Although President Muhammadu Buhari, on Sunday, announced that conditional cash transfers would be made to the vulnerable, there is no evidence of receipt by citizens till date.
On Tuesday, the groups unanimously expressed growing concerns over how the poor would survive the lockdown. Organised across the six geopolitical zones, they have united as an unwavering voice in a time of increased uncertainty.
In a statement shared with HumAngle, the coalition unveiled a project tagged, “Action Programme—How The Poor Will Survive COVID-19.”
The coalition includes African Action Congress, The Centre for Labour Studies, Nigerian Human Rights Committee, and People’s Alternative Front and about 20 other groups.
They outlined a list of recommendations for the government to effectively weather the coronavirus pandemic.
The representatives explained that simply instituting a lockdown is not enough to address the structural needs for masses of people already living in substandard conditions.

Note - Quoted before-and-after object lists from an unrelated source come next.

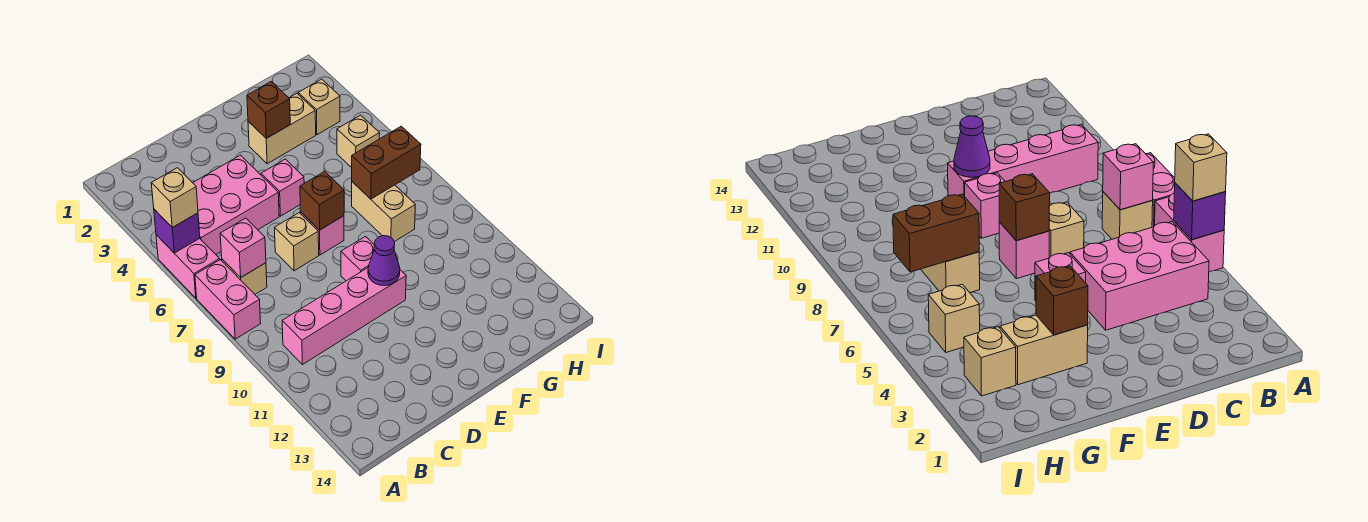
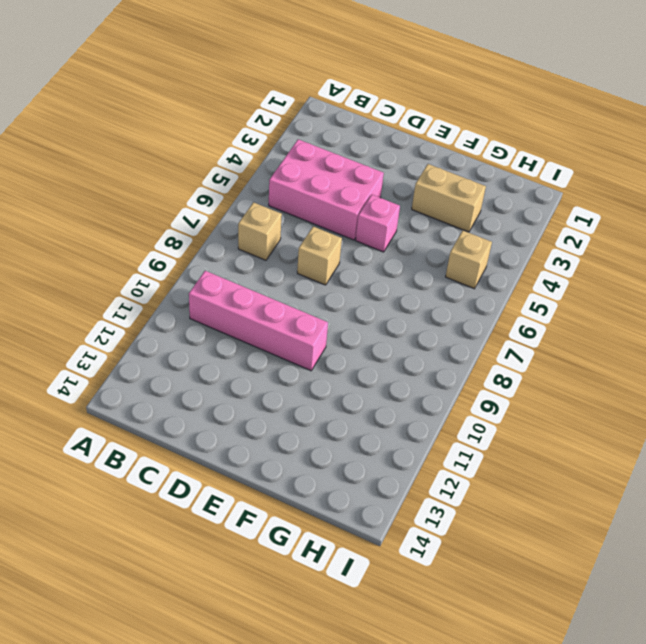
none -> pink 1x2 brick [156,235,220,298]
none -> pink 1x2 brick [195,260,261,339]
none -> pink 1x1 brick [300,212,344,255]

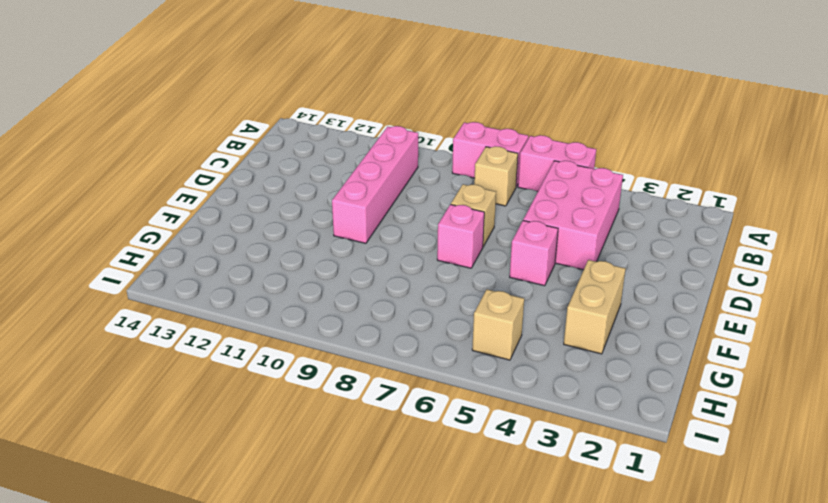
none -> pink 1x1 brick [341,237,375,281]
none -> tan 1x2 brick [352,182,415,242]
none -> tan 1x1 brick [298,79,340,135]

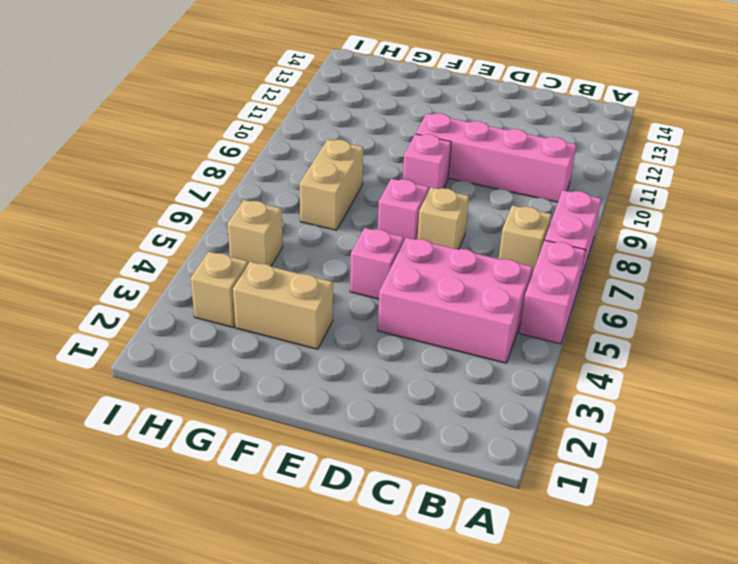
none -> purple 1x1 brick [154,209,200,253]
none -> pink 1x1 brick [220,218,266,278]
none -> brown 1x1 brick [300,171,344,230]

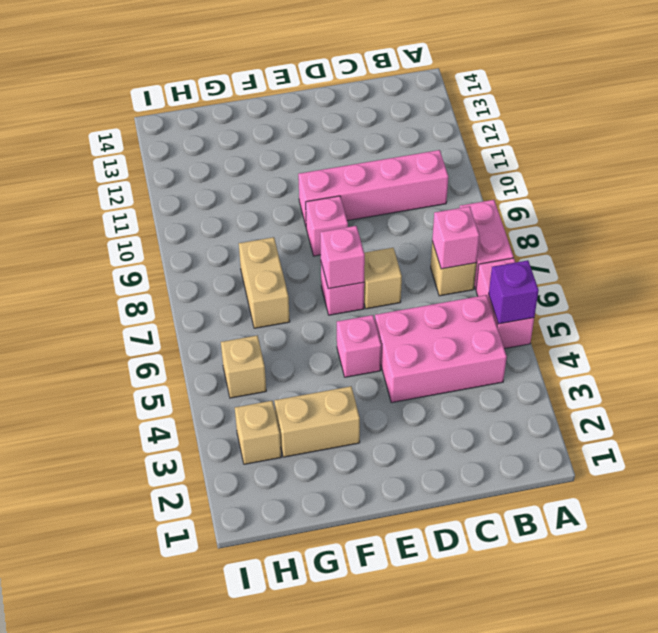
pink 1x1 brick [320,226,365,289] -> brown 1x1 brick [300,171,344,230]
none -> purple 1x1 cone [368,236,400,286]
none -> brown 1x1 brick [247,82,290,138]
none -> brown 1x2 brick [352,126,421,199]

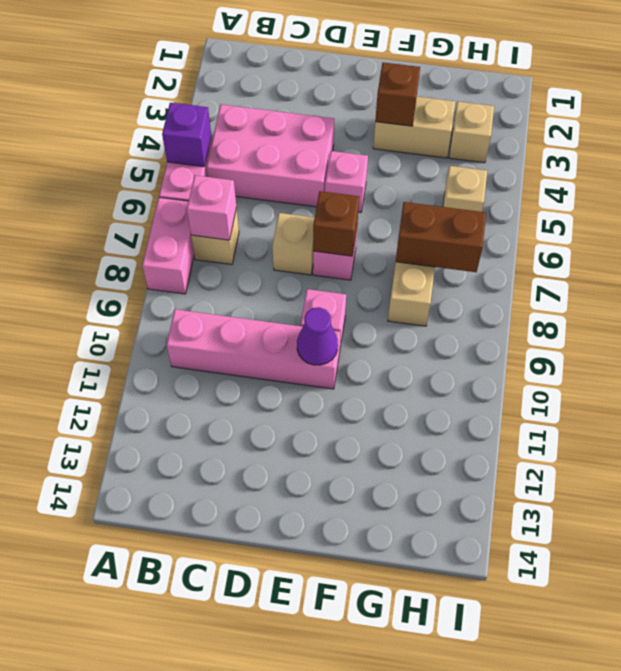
none -> tan 1x1 brick [151,168,198,228]

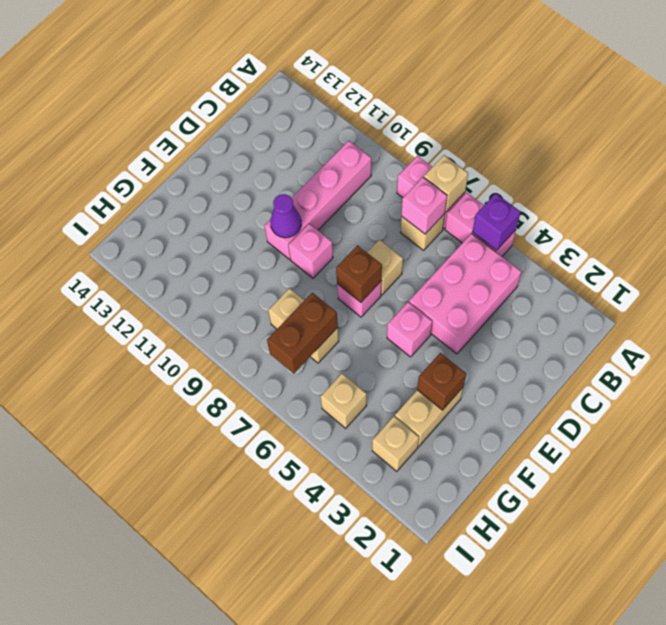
tan 1x1 brick [424,155,468,212] -> tan 1x1 brick moved to [151,168,198,228]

“We have a particular duty to safeguard those who are most vulnerable, those who are already living with hunger, weakened immune systems and poor access to healthcare.
“Greater restrictions and shutdowns may be necessary, but they will only work if full support is provided to working-class and poor communities,” they said.
The Action Programme outlines key areas the government must invest in to support the poor in this time of crisis. These include income security for all, access to clean water and sanitation, and earmarking private facilities for public use.
Each respective area covers aspects of insecurity and welfare in serious need of attention during the lockdown – domestic violence, lack of data, unsanitary conditions, potential starvation, financial instability, and homelessness, to name a few.
“How each of us responds to the COVID-19 pandemic will determine who we are as a society. The better we respond now, the better we will be after the pandemic.
“We must follow international best practice and the science that we have available to us to build an assertive response that works for the context of our own history and society.
“Our response must be just, equitable, and redistributive if we are to meet the needs of all our people. In times of physical distancing, social solidarity is key,” the groups said.
The representative organizations and individuals further urged the government to partner with trade unions to roll out this comprehensive plan, citing the importance of building bridges rather than employing the military to handle what has now become a humanitarian crisis.